Transforming a static “talk to your doctor” into a personalized digitally curated experience is essential in this day and age. Imagine the greater number of  patients who would seek medical treatment for an underlying disease if a dynamic, engaging, convenient and personalized call to action was added? Researchers at the National Bureau of Economic Research report that statin ads led to 636,500 more consumers initiating a statin regime - which is estimated to have prevented approximately 7,500 heart attacks. If simple awareness helped reduce 7,500 heart attacks, imagine how many more patients would have sought treatment if they had a similar Netflix-like experience not having to navigate to find the right primary care doctor or cardiologist? Imagine how many more would have sought treatment if they felt empowered with the right information meaningful for their own care experience? 

In this evolving face of pharma, new players have an evolving need for commercialization, Axsome and Biohaven are two great examples of companies whose leadership thinks differently about new innovative models.

Lori Englebert, who is the Sr. Vice President of Commercial and Business Development at Axsome Therapeutics (NDAQ: AXSM), spends a lot of time thinking through innovative initiatives around how to create an experience of healthcare more convenient for both consumers and their providers. "There has always been a recognition that pharma must have a patient centric focus, so why has it taken so long to make the experience easier?" asks Englebert. Englebert believes a highly personalized, digital approach is at the forefront of change.  “The patient experience, from awareness and education to accessing healthcare, is unnecessarily confusing. The focus of commercialization should more closely align with how consumers naturally engage on a day-to-day basis,” says Englebert.

According to Graham Goodrich, Senior Vice President, Brand Marketing at Biohaven Pharmaceuticals (NYSE: BHVN), “a common pitfall when it comes to advancing the commercialization model in pharma is the siloed nature of innovation within an organization. Small victories can happen within Sales, Marketing or Operations, but they rarely result in transformative change unless there is a broader vision that unites

them in a deliberate and seamless manner. We recently hired a head of Go-to-Market Innovation who transcends business functions and is uniquely focused on building an integrated ecosystem of capabilities across the organization in order to enhance and personalize customer journeys. We think this will be critical for building a commercial model that helps create brand fans, not merely customers.”

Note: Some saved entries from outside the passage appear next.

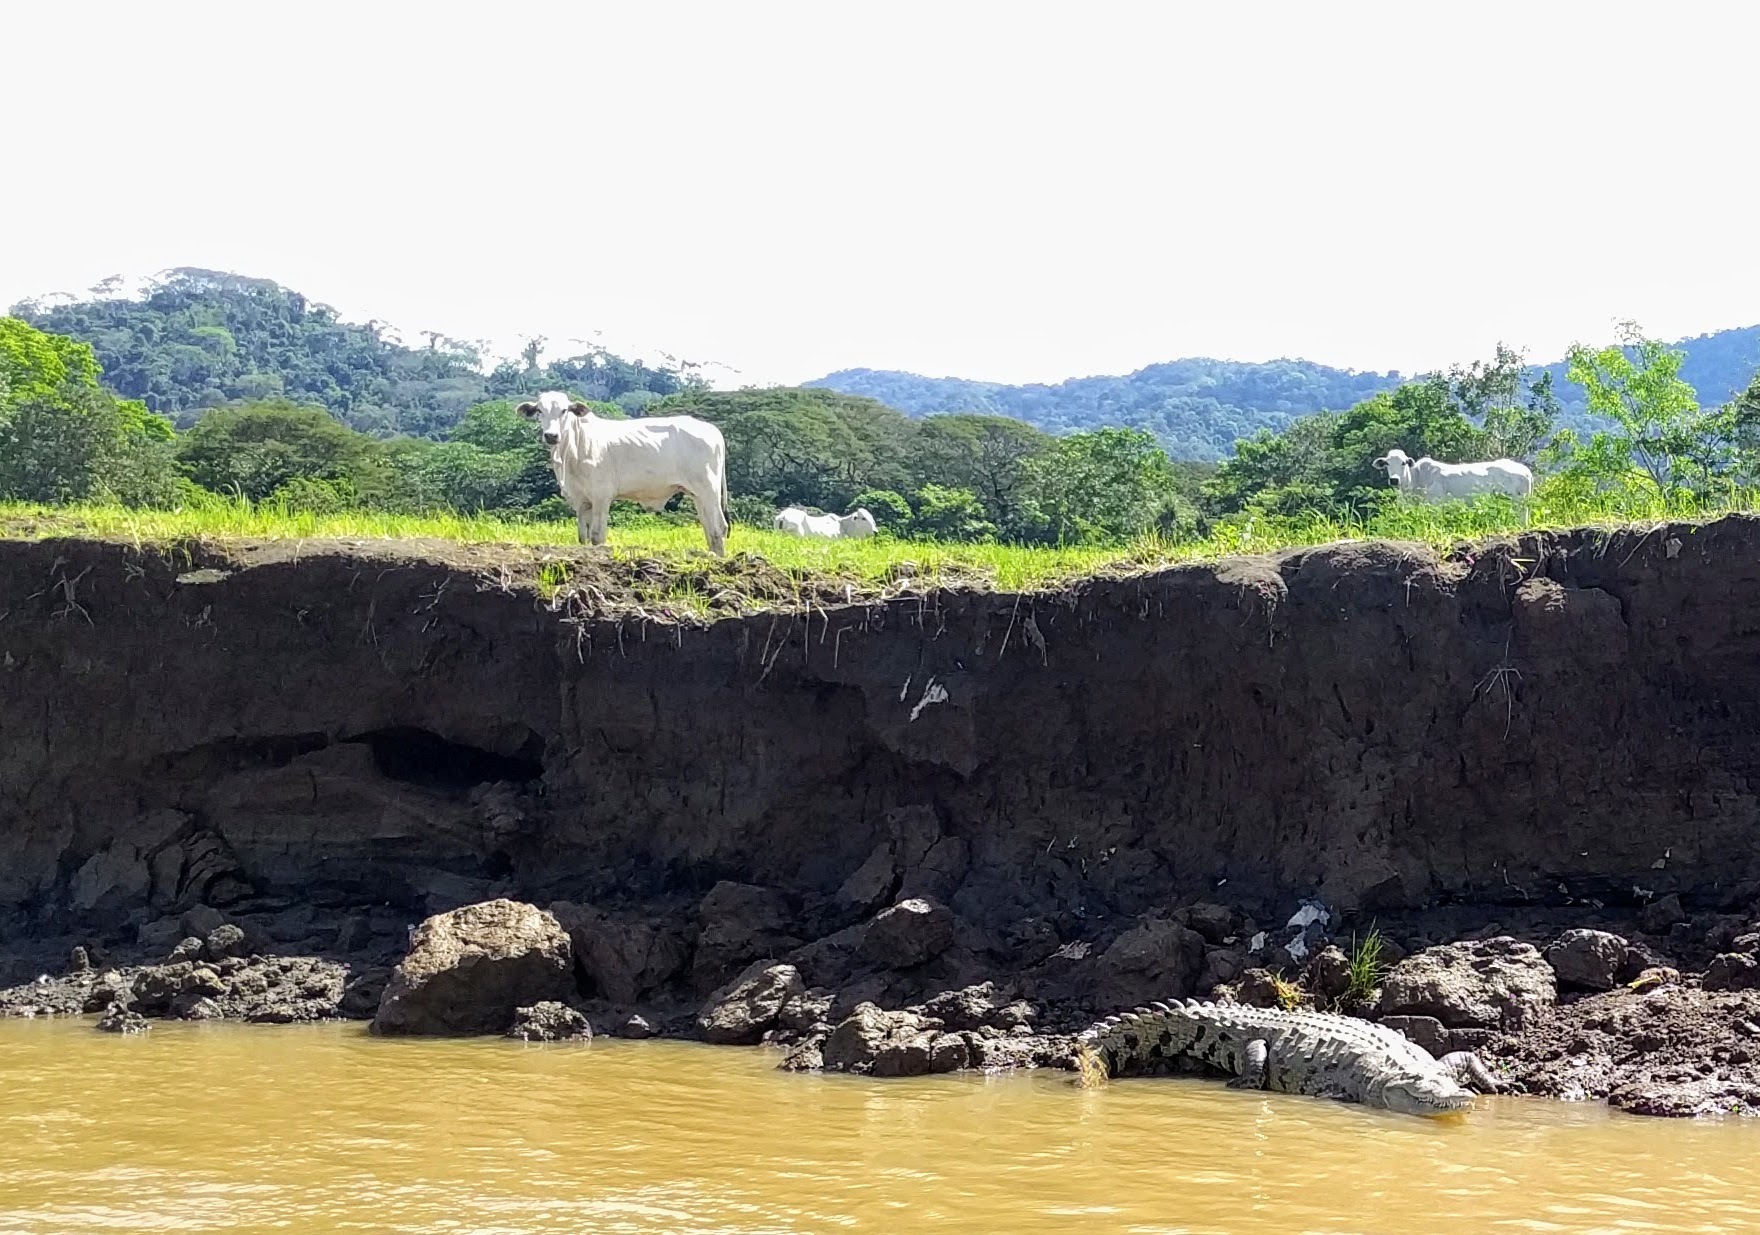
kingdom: Animalia
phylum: Chordata
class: Crocodylia
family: Crocodylidae
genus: Crocodylus
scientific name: Crocodylus acutus
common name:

Destry Sulkes, MD, EVP at Klick Group is seeing this play out across the industry and notes, “Our consulting team is observing parallel growth trends in both telehealth, as a new care channel where more than one in four consultations take place, and in life science brands posting new telehealth services for patients to pay to see a doctor online to get a prescription. While the brands’ intent to reduce friction and deliver convenience is spot on, less than 1% of new prescriptions can be attributed to the new services.” Sulkes says this low engagement shouldn’t be a surprise because the vast majority of telehealth is being transacted across hundreds of telehealth providers who accept insurance and provide options for patients to see their own doctors. Yet each brand typically offers just a single telehealth provider.  “Going forward,” he explains, “we see continued strong use of telehealth and patients seeking services that can seamlessly connect to their preferred provider and schedule consultations at the most convenient times and places, including live visits when needed.”

This is a call to action for pharmaceutical manufacturers to embrace modern digital solutions that are built for a consumer-first user journey. Pharma has a unique opportunity to take friction out of the experience when a patient wants to see a doctor and get treated. This includes offering seamless choices as to which healthcare professional they want to see, when they want to be seen, where they want the visit to happen (including on their phone), and how to have it all paid for. The pharma brand teams that unlock the modern power of convenience will win.